- [Text block]:
= = = = = = =

The most complete skeleton of a massive herbivorous titanosaur -- some of the heaviest creatures to roam the Earth -- was discovered in Argentina. It is estimated that during its life this colossal dinosaur weighed 65 tons -- the equivalent of around 13 bull African elephants. Argentinosaurus, another massive dinosaur, is estimated to be comparable in size, but its remains are scant -- only a backbone, shin bone and other fragments remain, according to the Guardian.
The dinosaur was named Dreadnoughtus schrani, after the early-20th century dreadnought battleships, and the name means "fears nothing." Research on this discovery was published recently in the journal Scientific Reports.
The name is apt, explains Dr. Ken Lacorvara, an associate professor of Biodiversity, Earth and Environmental Science at Drexel University.

= = = = = = =

- [Written task 1]:
Decide whether each statement agrees with the Dreadnoughtus text. Answer yes or no for each, and quote the words from the text that settle it.
(a) Dreadnoughtus is estimated to have weighed 65 tons during its life.
(b) The remains of Argentinosaurus are more complete than those of Dreadnoughtus.
(c) The research on the discovery appeared in the journal Nature.
- [Written task 2]: According to the Dreadnoughtus text, what does the name Dreadnoughtus mean?
- [Written task 3]: Write the next part of the Dreadnoughtus text, picking up after its final sentence.
The entries come from a separate source, unrelated to the Dreadnoughtus text.

- [Dataset entries]:

= = = = = = =

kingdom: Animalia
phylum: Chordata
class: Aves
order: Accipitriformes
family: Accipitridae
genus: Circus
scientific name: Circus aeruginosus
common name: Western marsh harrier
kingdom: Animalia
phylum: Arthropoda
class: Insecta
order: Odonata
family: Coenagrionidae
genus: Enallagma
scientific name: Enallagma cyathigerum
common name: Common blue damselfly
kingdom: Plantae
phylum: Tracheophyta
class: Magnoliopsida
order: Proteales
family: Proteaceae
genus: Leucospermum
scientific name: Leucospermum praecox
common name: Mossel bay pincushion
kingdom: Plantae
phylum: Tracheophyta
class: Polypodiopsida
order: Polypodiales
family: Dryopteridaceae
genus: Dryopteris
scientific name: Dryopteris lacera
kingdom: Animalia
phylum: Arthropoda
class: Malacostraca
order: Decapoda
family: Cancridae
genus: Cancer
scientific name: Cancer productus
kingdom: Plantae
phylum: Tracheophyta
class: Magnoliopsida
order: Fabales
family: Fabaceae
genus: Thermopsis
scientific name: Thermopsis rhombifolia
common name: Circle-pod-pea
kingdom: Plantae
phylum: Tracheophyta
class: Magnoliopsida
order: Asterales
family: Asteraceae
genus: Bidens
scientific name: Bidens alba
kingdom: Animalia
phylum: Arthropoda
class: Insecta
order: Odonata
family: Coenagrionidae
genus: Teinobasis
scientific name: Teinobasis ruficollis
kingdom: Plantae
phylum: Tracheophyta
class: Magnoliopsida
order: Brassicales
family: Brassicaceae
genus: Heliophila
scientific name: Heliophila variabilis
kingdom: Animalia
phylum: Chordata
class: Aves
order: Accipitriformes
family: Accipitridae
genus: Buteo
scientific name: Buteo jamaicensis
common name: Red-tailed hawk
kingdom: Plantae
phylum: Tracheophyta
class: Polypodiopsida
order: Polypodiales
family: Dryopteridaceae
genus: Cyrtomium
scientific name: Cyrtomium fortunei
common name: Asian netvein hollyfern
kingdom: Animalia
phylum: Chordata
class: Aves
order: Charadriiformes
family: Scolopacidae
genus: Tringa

= = = = = = =

- [Task output 1]:
(a) Yes: "It is estimated that during its life this colossal dinosaur weighed 65 tons"
(b) No: "its remains are scant -- only a backbone, shin bone and other fragments remain"
(c) No: "Research on this discovery was published recently in the journal Scientific Reports."

- [Task output 2]: It means "fears nothing."

- [Task output 3]:
"So everything about this dinosaur is giant," Lacorvara states. "The femur is six-feet tall, the upper-arm bone -- the humorous -- is almost as tall as I am. The tail bones are gargantuan, with huge muscle scars that show us that it essentially had a weaponized tail that was 30 feet long. One vertebrae in the neck is over a yard across."
"So this incredibly large and muscled individual -- that would have feared nothing in its landscape."
Lacorvara first spotted the remains in 2005 in the scrubland of Patagonia, Argentina. This dreadnoughtus likely drowned in quicksand, according to the Guardian, and its bones were very well preserved. It took the team four consecutive years to excavate the skeleton, and 45 percent of the skeleton was recovered.
One of the biggest surprises of this discovery was that this already enormous dinosaur was not finished growing. “When you look at the bones of dreadnoughtus, it’s clear this individual was still growing fast," Lacorvara told the Guardian. "There are no indications of a cessation of growth.”
With these remains, researchers will attempt to learn how it moved. They're using a laser to create 3-D-printed replicas of its bones, which they'll then motorize.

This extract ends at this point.